Exceptions vs Errors in Python

  1. Yes. SyntaxError isn’t catchable except in cases of dynamically executed code (via eval/exec), because it occurs before the code is actually running.
  2. “Fatal” means “program dies regardless of what the code says”; that doesn’t happen with exceptions in Python, they’re all catchable. os._exit can forcibly kill the process, but it does so by bypassing the exception mechanism.
  3. There is no difference between exceptions and errors, so the nomenclature doesn’t matter.

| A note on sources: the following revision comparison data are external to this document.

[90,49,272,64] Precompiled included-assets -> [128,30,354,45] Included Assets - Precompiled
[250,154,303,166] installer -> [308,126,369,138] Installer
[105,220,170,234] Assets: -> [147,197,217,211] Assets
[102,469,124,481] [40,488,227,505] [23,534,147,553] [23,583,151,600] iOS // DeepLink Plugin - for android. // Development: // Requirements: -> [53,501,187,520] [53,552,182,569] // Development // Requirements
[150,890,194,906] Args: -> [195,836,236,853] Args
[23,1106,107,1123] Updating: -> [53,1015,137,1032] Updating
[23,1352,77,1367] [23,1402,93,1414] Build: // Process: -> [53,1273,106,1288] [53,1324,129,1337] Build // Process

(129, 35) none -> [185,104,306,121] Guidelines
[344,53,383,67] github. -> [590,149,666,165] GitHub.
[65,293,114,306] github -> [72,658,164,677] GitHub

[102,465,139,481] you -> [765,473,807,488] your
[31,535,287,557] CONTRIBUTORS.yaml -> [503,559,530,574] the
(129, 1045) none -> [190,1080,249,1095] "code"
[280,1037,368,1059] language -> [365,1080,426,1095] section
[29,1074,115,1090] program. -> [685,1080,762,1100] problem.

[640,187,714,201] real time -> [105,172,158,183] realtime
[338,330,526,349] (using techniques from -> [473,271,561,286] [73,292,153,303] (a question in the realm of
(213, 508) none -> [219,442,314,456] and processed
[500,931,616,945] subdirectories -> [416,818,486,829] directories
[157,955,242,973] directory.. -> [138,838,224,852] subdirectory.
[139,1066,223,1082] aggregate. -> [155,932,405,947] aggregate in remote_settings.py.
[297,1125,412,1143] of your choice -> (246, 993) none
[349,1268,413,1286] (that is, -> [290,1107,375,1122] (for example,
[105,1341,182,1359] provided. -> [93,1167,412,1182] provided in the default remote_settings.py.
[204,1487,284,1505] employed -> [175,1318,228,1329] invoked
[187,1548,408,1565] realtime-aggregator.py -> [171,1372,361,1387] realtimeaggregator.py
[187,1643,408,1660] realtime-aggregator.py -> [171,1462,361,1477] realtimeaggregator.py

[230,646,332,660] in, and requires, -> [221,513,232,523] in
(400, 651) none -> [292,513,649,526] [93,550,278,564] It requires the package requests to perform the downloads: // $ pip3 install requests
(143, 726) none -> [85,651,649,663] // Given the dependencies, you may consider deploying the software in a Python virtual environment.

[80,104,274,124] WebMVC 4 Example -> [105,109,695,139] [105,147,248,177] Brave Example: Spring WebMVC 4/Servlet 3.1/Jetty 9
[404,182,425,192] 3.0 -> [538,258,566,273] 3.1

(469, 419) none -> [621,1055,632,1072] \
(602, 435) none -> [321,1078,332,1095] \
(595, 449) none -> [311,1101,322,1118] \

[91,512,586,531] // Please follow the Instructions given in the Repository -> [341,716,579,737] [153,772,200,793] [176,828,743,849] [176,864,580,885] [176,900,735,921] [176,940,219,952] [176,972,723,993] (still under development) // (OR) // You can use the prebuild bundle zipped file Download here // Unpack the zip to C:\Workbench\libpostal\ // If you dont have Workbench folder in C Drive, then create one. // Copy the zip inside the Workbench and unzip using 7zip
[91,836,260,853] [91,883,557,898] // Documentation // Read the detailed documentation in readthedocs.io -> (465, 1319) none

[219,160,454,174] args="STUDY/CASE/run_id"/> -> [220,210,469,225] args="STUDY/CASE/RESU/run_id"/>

  4. System-exiting exceptions derive from BaseException, but not Exception. But they can be caught just like any other exception
  5. Warnings behave differently based on the warnings filter, and deriving from Exception means they’re not in the “system-exiting” category
  6. AssertionError is just another Exception child class, so it’s not “system exiting”. It’s just tied to the assert statement, which has special semantics.
  7. Things deriving from BaseException but not Exception (e.g. SystemExit, KeyboardInterrupt) are “not reasonable to catch” (or if you do catch them, it should almost always be to log/perform cleanup and rethrow them), everything else (derived from Exception as well) is “conditionally reasonable to catch”. There is no other distinction.

To be clear, “system-exiting” is just a way of saying “things which except Exception: won’t catch”; if no except blocks are involved, all exceptions (aside from warnings, which as noted, behave differently based on the warnings filter) are “system-exiting”.